Intervention de Jean-Yves Le Drian

Commission des affaires étrangères, de la défense et des forces armées — Réunion du 6 mars 2019 à 17h35
Situation des chrétiens d'orient et des minorités au moyen-orient — Audition de M. Jean-Yves Le drian ministre de l'europe et des affaires étrangères

Jean-Yves Le Drian, ministre de l'Europe et des affaires étrangères :

Cette audition conjointe reflète bien l'importance de la cause qui nous réunit aujourd'hui, au-delà de toute considération partisane. La question des chrétiens d'Orient et des minorités n'est pas une niche diplomatique ni le reliquat d'un passé révolu ; à travers le sort de ces populations auxquelles nous a liés l'histoire, c'est une certaine idée du Moyen-Orient et du rôle de la France dans cette partie du monde qui se joue.

Le groupe de liaison et de solidarité du Sénat, depuis sa constitution en 2015, a mené un travail remarquable de recherche et de sensibilisation. Il a auditionné de nombreuses personnalités religieuses et profanes, il s'est rendu sur le terrain en Irak et au Liban. Il a suscité une émulation à l'Assemblée nationale, où s'est constitué un groupe identique.

Tandis que nous parlons, Daech, dans l'Est de la Syrie, est en train d'être vaincu sous la forme territoriale qui a fait sa spécificité au sein de la mouvance djihadiste. La menace n'a pas disparu pour autant, ni pour notre pays, ni pour les populations du Moyen-Orient, en particulier les minorités. La diplomatie française, qui a pris sur ce sujet des initiatives importantes au cours des dernières années, continuera d'être présente à leurs côtés. Car si la situation des minorités religieuses est une préoccupation ancienne de notre politique étrangère, les crises et l'après-Daech au Moyen-Orient confèrent une acuité et une urgence nouvelles à notre soutien.

La relation privilégiée de la France avec les chrétiens d'Orient est historique ; notre diplomatie s'inscrit dans un temps long, et le passé nous oblige. Cette relation remonte aux Capitulations, conclues en 1536 entre le roi François Ier et le sultan ottoman Soliman le Magnifique. Dans le cadre de l'alliance franco-ottomane, la France se voyait reconnaître le droit et la responsabilité de protection des chrétiens de l'Empire ottoman. C'est dans ce cadre que la France est devenue un acteur majeur au Proche-Orient et que les congrégations françaises ont été nombreuses au XlXe siècle à ouvrir des institutions sociales ou éducatives au service des chrétiens d'Orient, mais aussi des juifs et des musulmans de l'Empire.

Le succès de la remarquable exposition sur les chrétiens d'Orient qui a attiré quelques 150.000 visiteurs à l'Institut du monde arabe il y a un an illustre cette sensibilité française. Et le fait que cette exposition ait été inaugurée par le Président de la République en personne, au côté du Président de la République libanaise, rappelle que ce passé continue d'inspirer et d'animer notre sensibilité collective et notre politique étrangère.

:: Travail à faire ::
#1 Répondez à ces questions sur l'intervention sur les chrétiens d'Orient :
(a) En quelle année le groupe de liaison et de solidarité du Sénat a-t-il été constitué ?
(b) Entre quels souverains les Capitulations ont-elles été conclues en 1536 ?
(c) Combien de visiteurs l'exposition sur les chrétiens d'Orient a-t-elle attirés à l'Institut du monde arabe ?
#2 Transcrivez fidèlement le passage de l'intervention sur les chrétiens d'Orient allant de « Intervention de Jean-Yves » jusqu'à « qui se joue. ».
#3 Reprenez l'intervention sur les chrétiens d'Orient là où elle s'arrête et poursuivez-la.
Le matériel présenté ci-dessous est indépendant de l'intervention sur les chrétiens d'Orient.

:: Données présentées ::
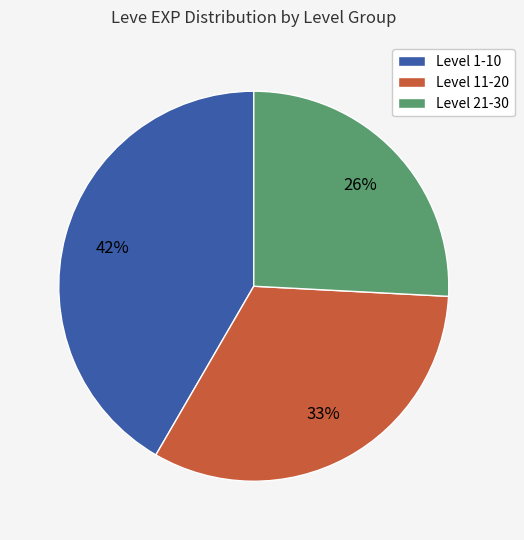

Does any single category account for the majority?

No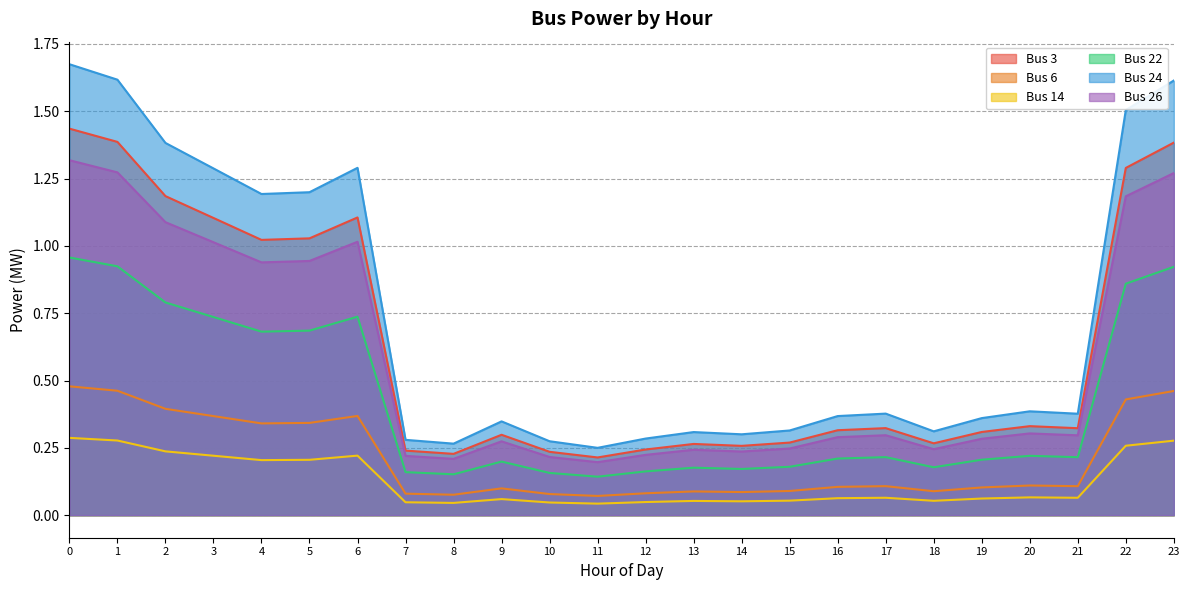

True or false: Bus 14 and Bus 3 intersect in this chart.

False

:: Réponses par exercice ::
#1
(a) En 2015.
(b) Entre le roi François Ier et le sultan ottoman Soliman le Magnifique.
(c) Quelque 150 000 visiteurs.

#2
Intervention de Jean-Yves Le Drian

Commission des affaires étrangères, de la défense et des forces armées — Réunion du 6 mars 2019 à 17h35
Situation des chrétiens d'orient et des minorités au moyen-orient — Audition de M. Jean-Yves Le drian ministre de l'europe et des affaires étrangères

Jean-Yves Le Drian, ministre de l'Europe et des affaires étrangères :

Cette audition conjointe reflète bien l'importance de la cause qui nous réunit aujourd'hui, au-delà de toute considération partisane. La question des chrétiens d'Orient et des minorités n'est pas une niche diplomatique ni le reliquat d'un passé révolu ; à travers le sort de ces populations auxquelles nous a liés l'histoire, c'est une certaine idée du Moyen-Orient et du rôle de la France dans cette partie du monde qui se joue.

#3
Cet héritage d'une relation privilégié avec les chrétiens d'Orient reste fondamental mais n'a jamais été exclusif. Il s'est enrichi, au fil du temps, d'autres liens, d'autres affinités, d'autres fraternités. Je pense en particulier aux communautés juives du Moyen-Orient, arrimées à l'espace francophone par le réseau d'enseignement de l'Alliance israélite universelle fondée en 1860 à Paris par Adolphe Crémieux. Le départ ou le délitement de ces communautés, dans les circonstances que l'on sait, a irrémédiablement appauvri le monde arabe. Mais celles et ceux qui sont partis ont emporté sur les chemins de l'exil le bagage de notre langue et de notre culture. Ce fut pour beaucoup une consolation. Cela reste pour nous une fierté.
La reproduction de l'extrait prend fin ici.